Because the other tribes at the time had different creation myths. This story was not the true story of how the world came to be, except to the simplest minds. The story with the painful circumcision were told symbolically as ritual of passage to manhood within a tribal body (Nation). Many young men probably believed the story literally to affirm their world view, but eventually every child stops believing in Santa Claus, and ironically, with children becomes Santa Claus.
Modern schooling does not train us in the art of contemplation, so in a modern setting we are often baffled by contemplative texts. The point of it is to get you to sit and think about it. It was written in a time where scientific verification did not exist at all and contemplation was the only method of knowing available. It’s meant to get you to think about the origin of man and the universe.

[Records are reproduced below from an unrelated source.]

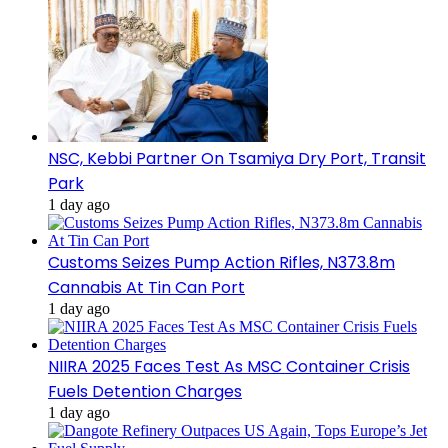
NSC, Kebbi Partner On Tsamiya Dry Port, Transit
Park
1 day ago
Customs Seizes Pump Action Rifles, N373.8m
Cannabis At Tin Can Port
1 day ago
NIIRA 2025 Faces Test As MSC Container Crisis
Fuels Detention Charges
1 day ago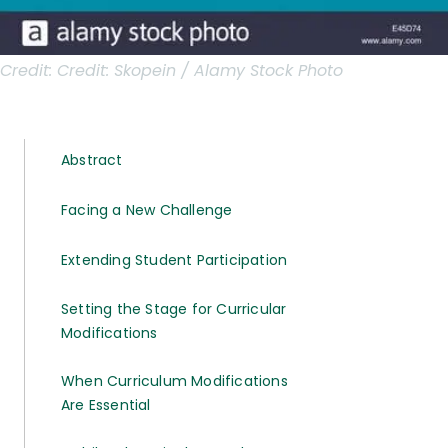
Credit:
Credit: Skopein / Alamy Stock Photo
Abstract
Facing a New Challenge
Extending Student Participation
Setting the Stage for Curricular
Modifications
When Curriculum Modifications
Are Essential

Well there is also the fact that at the time most societies were ruled by an elite priest class that didn’t even try to get farmers to understand the mysteries of the universe kind of in the same way that physicists in Berkeley don’t proselytize at the Denny’s in Barstow.
Except, why couldn’t the other tribes at the time have believed their creation myths too?
There are two different questions here.
- Did the peasants believe the myths?
- Did the educated class believe the myths?
The answer to 1 is: Most likely.
The answer to 2 is: Probably not.
Whoa, I don’t get where you get this from? Most Animals that I have seen give birth suffer to some degree or another. Their vocaliztion is just different, and their body different… plus, we have evolved into walking mammals and the pelvic restriction that that entails. I have seen dogs suffer during pregnancy, a cow, a horse…sometimes it results in their death.
Maybe that disconnect from animals in the Adam and Eve story, man’s naming, dominion, and taking of animals at Will, by God’s Will, refers to a more pastoral time when man wasn’t pastoral, ironically. It may refer to the “Happy Hunting Grounds” of the Jews, so to speak, before they were cast out and had to take possession and care of animals domestically in desert conditions (toil). That may simply be the divider between a Hunter Gather society versus the Good Shepard and cultivation.
See I think the story isn’t about that at all. Not that I think you are wrong. But the point is to get you to think about the cyclical nature of beginnings in general. It’s not about a particular event, but it’s about the nature of creation in a religious/philosophical sense. So it’s not wrong that you interpret it that way. I think that the story is pregnant with the information of what it doesn’t say, it begs a whole lot of questions and that’s the entire point. It is meant to get you to question the nature of creation, the nature of being, the nature of life, of death, of knowledge, of suffering, of remorse, of Creation (capital C) in general. In saying that it is about a movement from a hunter/gatherer style to a more agrarian style is an interesting take on it, but I think trying to pin it down that specifically is again trying to see it literally to fit it as a story that sits within a particular time and place rather than a story that deals in universal constants.